MailProbe-Py supports classification into multiple categories beyond just spam/not-spam:

```python
from mailprobe import MultiCategoryFilter, FolderBasedClassifier

# Multi-category classification
categories = ['work', 'personal', 'newsletters', 'spam']
with MultiCategoryFilter(categories) as classifier:
    # Train on different categories
    classifier.train_category('work', work_emails)
    classifier.train_category('personal', personal_emails)
    
    # Classify into categories
    result = classifier.classify(email_content)
    print(f"Category: {result.category}, Confidence: {result.confidence:.3f}")

# Folder-based classification (auto-discovers categories from folders)
with FolderBasedClassifier('emails/') as classifier:
    classifier.train_from_folders()  # Train from folder structure
    result = classifier.classify(email_content)
    print(f"Should go to folder: {result.category}")
```

## Commands

- `create-db` - Create a new spam database
- `train` - Score and selectively train on messages
- `receive` - Score and always train on messages  
- `score` - Score messages without updating database
- `good` - Mark messages as non-spam
- `spam` - Mark messages as spam
- `remove` - Remove messages from database
- `dump` - Export database contents
- `cleanup` - Remove old/rare terms from database
- `help` - Show detailed help for commands

## Configuration

MailProbe-Py stores its database in `~/.mailprobe-py/` by default.
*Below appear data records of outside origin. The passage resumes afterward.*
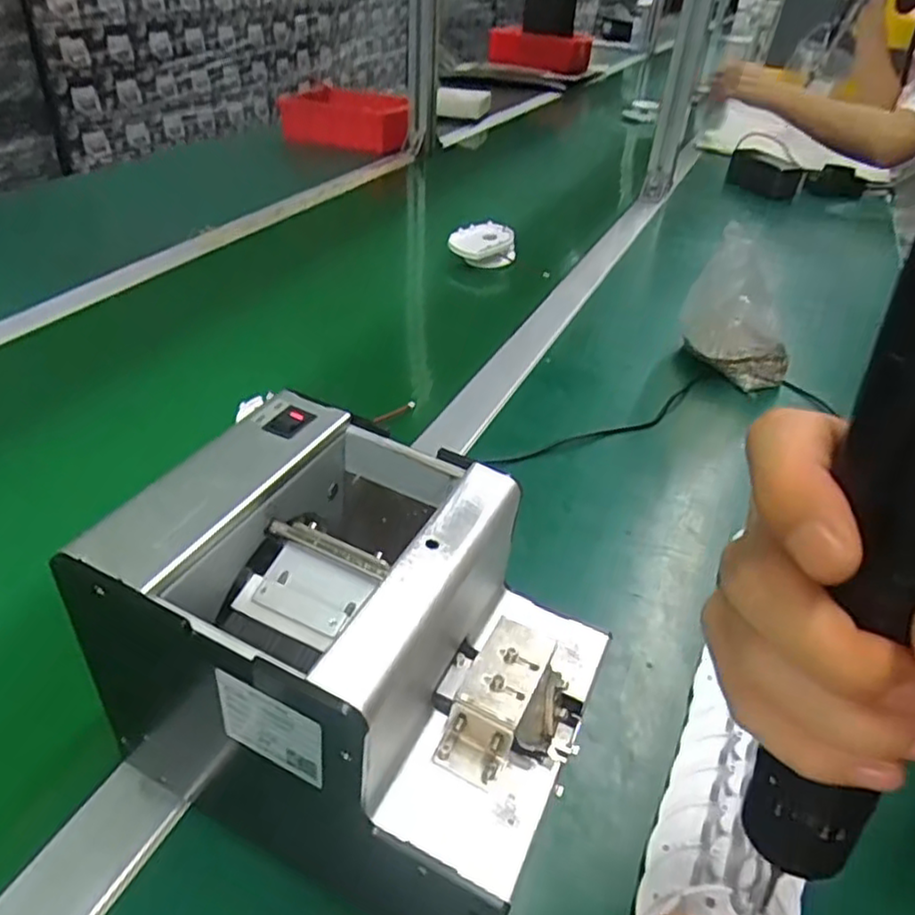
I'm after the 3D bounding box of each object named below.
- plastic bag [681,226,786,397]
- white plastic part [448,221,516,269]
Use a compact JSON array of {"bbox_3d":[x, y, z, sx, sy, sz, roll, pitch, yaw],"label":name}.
[{"bbox_3d":[0.265,-0.131,0.638,0.100,0.138,0.056,18,40,19],"label":"plastic bag"},{"bbox_3d":[0.034,-0.275,0.882,0.083,0.037,0.068,17,60,5],"label":"white plastic part"}]

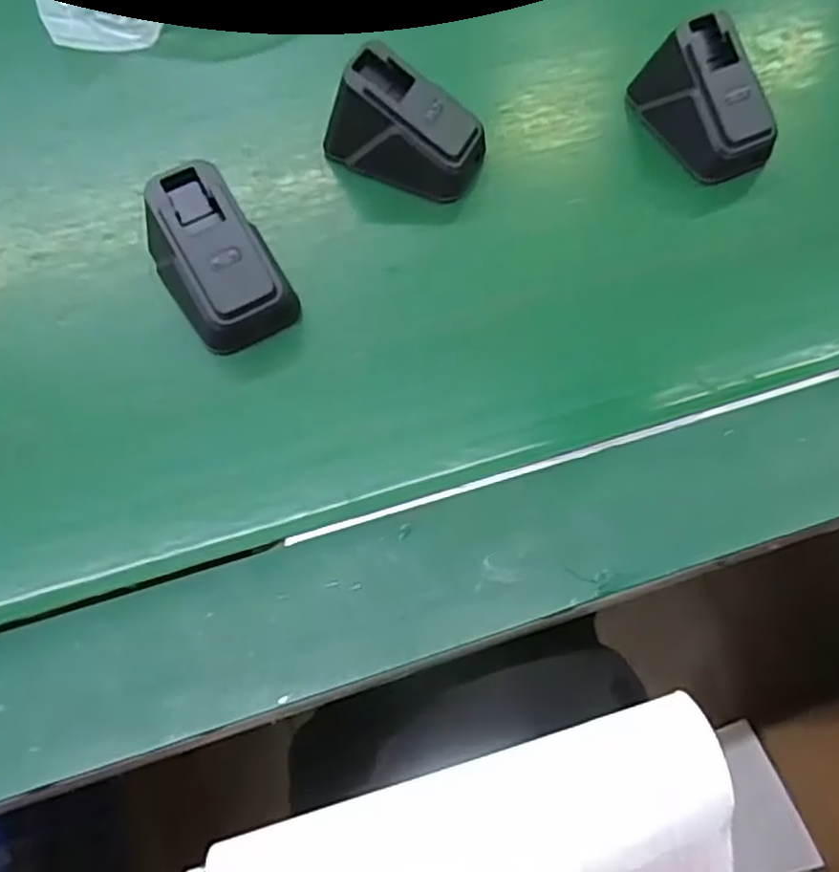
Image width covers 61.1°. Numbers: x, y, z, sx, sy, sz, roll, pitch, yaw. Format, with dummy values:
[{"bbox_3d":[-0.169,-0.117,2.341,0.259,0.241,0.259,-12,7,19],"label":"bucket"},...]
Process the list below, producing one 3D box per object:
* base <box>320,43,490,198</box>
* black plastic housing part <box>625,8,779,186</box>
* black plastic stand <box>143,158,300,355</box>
[{"bbox_3d":[-0.006,-0.138,0.315,0.064,0.041,0.036,23,68,9],"label":"base"},{"bbox_3d":[0.131,-0.155,0.326,0.038,0.040,0.065,-28,70,-12],"label":"black plastic housing part"},{"bbox_3d":[-0.081,-0.071,0.283,0.044,0.041,0.058,-26,70,-12],"label":"black plastic stand"}]

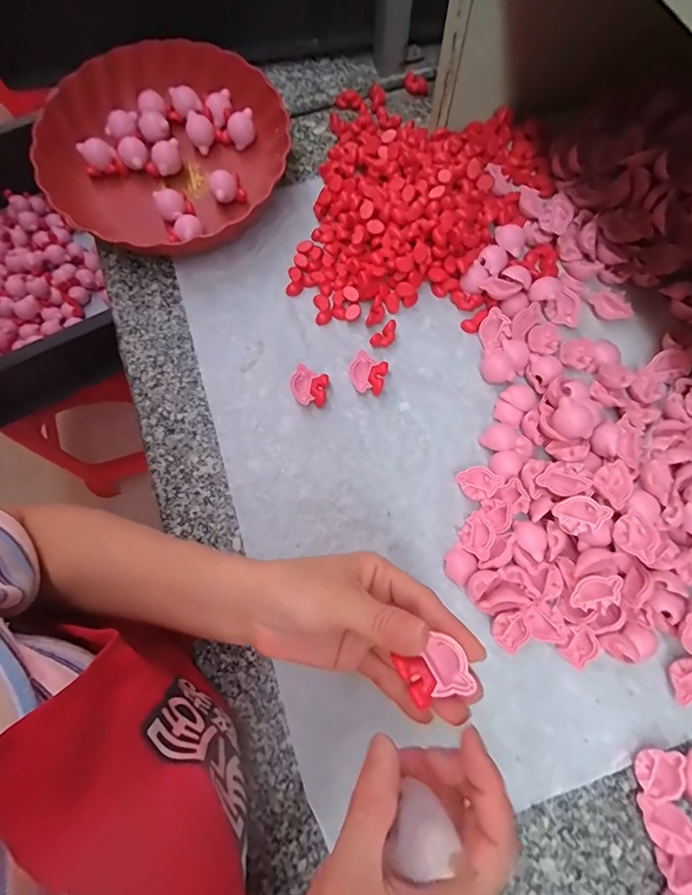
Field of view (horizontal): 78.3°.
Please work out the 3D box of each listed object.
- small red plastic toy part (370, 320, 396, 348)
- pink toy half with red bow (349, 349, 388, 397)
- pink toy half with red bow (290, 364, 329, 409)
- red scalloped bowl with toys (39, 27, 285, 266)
[{"bbox_3d":[0.038,-0.106,0.406,0.032,0.013,0.014,-44,79,-11],"label":"small red plastic toy part"},{"bbox_3d":[0.020,-0.067,0.394,0.033,0.016,0.034,16,75,5],"label":"pink toy half with red bow"},{"bbox_3d":[-0.034,-0.055,0.390,0.033,0.014,0.033,9,75,3],"label":"pink toy half with red bow"},{"bbox_3d":[-0.179,-0.297,0.433,0.235,0.061,0.228,0,75,0],"label":"red scalloped bowl with toys"}]

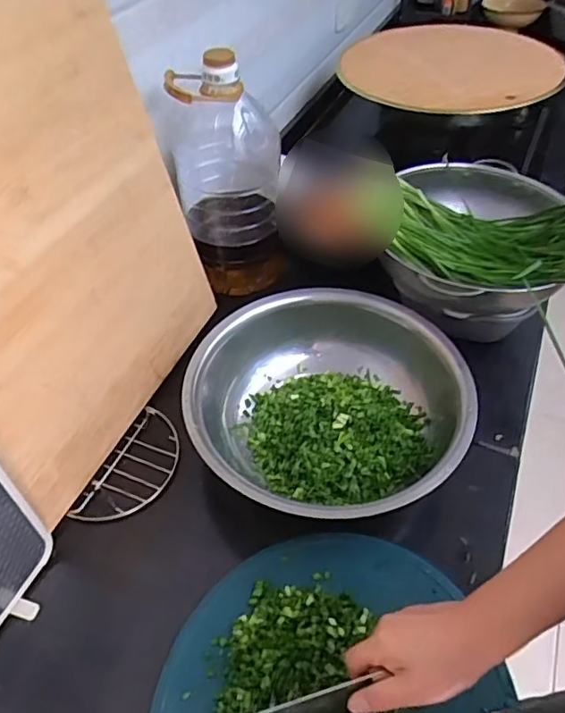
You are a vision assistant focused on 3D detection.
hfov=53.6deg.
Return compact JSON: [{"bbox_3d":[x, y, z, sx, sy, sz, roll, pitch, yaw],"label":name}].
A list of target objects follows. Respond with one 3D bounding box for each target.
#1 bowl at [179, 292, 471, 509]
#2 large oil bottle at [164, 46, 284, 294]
[{"bbox_3d":[0.052,0.066,0.712,0.328,0.101,0.326,-1,47,1],"label":"bowl"},{"bbox_3d":[-0.079,-0.269,0.857,0.153,0.341,0.125,-7,47,-4],"label":"large oil bottle"}]

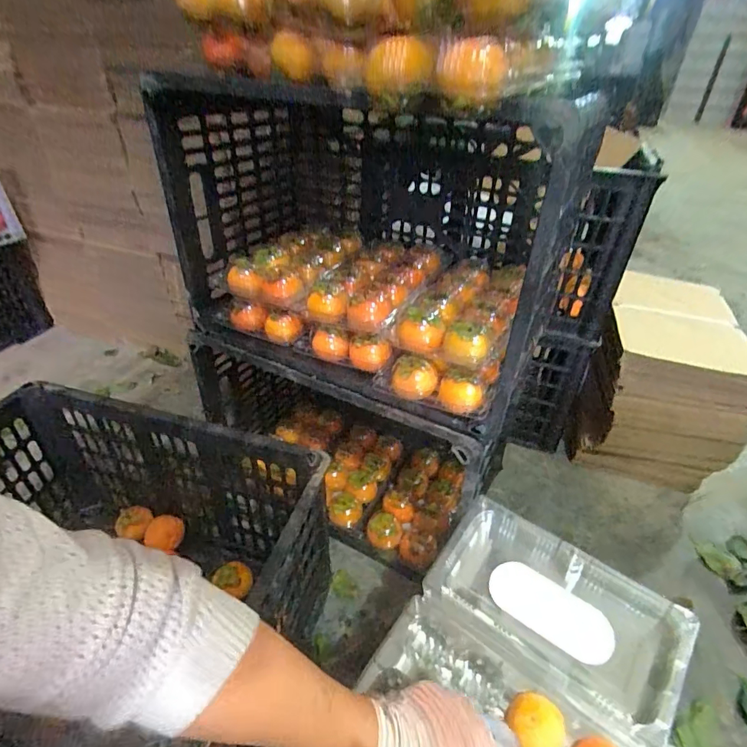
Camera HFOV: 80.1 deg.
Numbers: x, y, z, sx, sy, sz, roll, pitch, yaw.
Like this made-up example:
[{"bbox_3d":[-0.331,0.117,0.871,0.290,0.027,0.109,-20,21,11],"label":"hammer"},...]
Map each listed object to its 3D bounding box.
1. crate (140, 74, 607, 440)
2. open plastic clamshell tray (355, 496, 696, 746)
[{"bbox_3d":[-0.008,-0.194,0.637,0.512,0.287,0.329,20,40,21],"label":"crate"},{"bbox_3d":[0.152,0.309,0.462,0.258,0.072,0.297,25,42,26],"label":"open plastic clamshell tray"}]

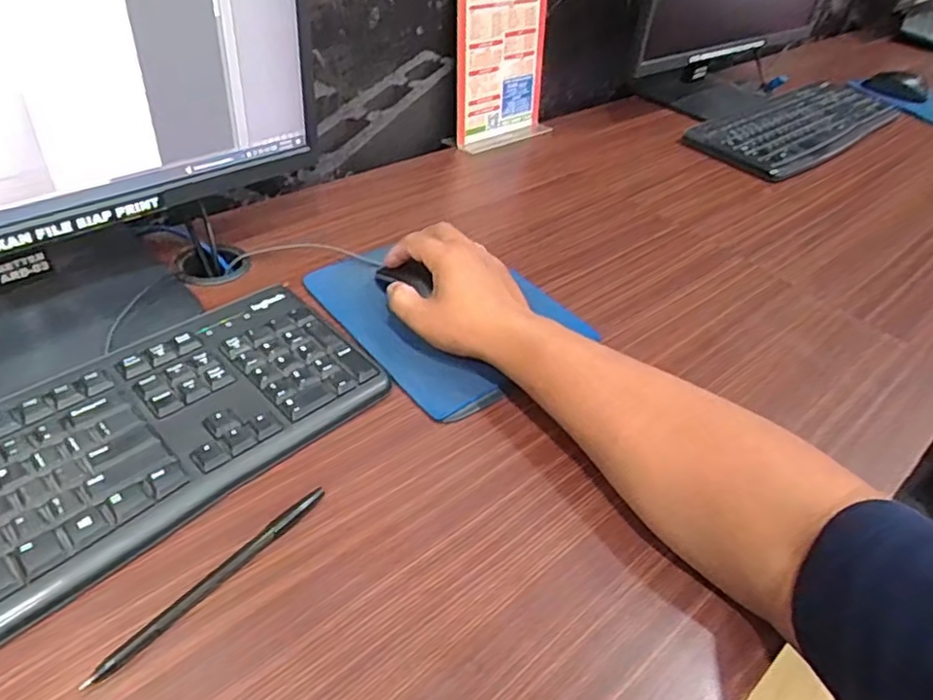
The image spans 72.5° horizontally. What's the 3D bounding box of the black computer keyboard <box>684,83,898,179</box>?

You can change this with the `-d` option:

```bash
poetry run mailprobe-py -d /path/to/database score < email.txt
```

## Integration with Mail Systems

### Procmail Example

Add to your `.procmailrc`:

```
:0 fw
| poetry run mailprobe-py receive

:0:
* ^X-MailProbe: SPAM
spam/
```

### Postfix Example

Configure as a content filter in Postfix to automatically score incoming mail.

## Accuracy

Like the original MailProbe, this implementation typically achieves:
- 99%+ spam detection rate
- Very low false positive rate (< 0.1%)
- Improves with training on your specific email patterns

## Testing

MailProbe-Py includes a comprehensive test suite with **97 tests** and **81% code coverage**.

### Running Tests

```bash
# Run all tests
poetry run pytest

# Run tests with coverage
poetry run pytest --cov=src/mailprobe --cov-report=html

# Run specific test categories
poetry run pytest tests/test_api.py      # API tests
poetry run pytest tests/test_cli.py      # CLI tests
poetry run pytest tests/test_filter.py   # Core filtering tests

# Use the convenient test runner
python run_tests.py quick      # Quick test run
python run_tests.py coverage   # With coverage report
python run_tests.py html       # Generate HTML report
```

### Test Coverage

- **API Tests**: High-level object-oriented interface
- **CLI Tests**: Command-line interface functionality  
- **Core Tests**: Spam filtering, database, tokenization
- **Integration Tests**: End-to-end workflows
- **Error Handling**: Edge cases and invalid inputs

All tests pass successfully and the library is ready for production use.

## Documentation

- **[USAGE.md](USAGE.md)** - Comprehensive usage guide with examples
- **[OO_API_GUIDE.md](OO_API_GUIDE.md)** - Object-oriented API documentation
- **[MULTI_CATEGORY_GUIDE.md](MULTI_CATEGORY_GUIDE.md)** - Multi-category classification guide
- **[DEVELOPMENT.md](DEVELOPMENT.md)** - Development setup and guidelines
- **[TEST_SUMMARY.md](TEST_SUMMARY.md)** - Detailed test documentation
- **[CHANGELOG.md](CHANGELOG.md)** - Version history and changes

## License

MIT License - see LICENSE file for details.

## Acknowledgments

Based on the original MailProbe by Burton Computer Corporation, inspired by Paul Graham's "A Plan for Spam" article.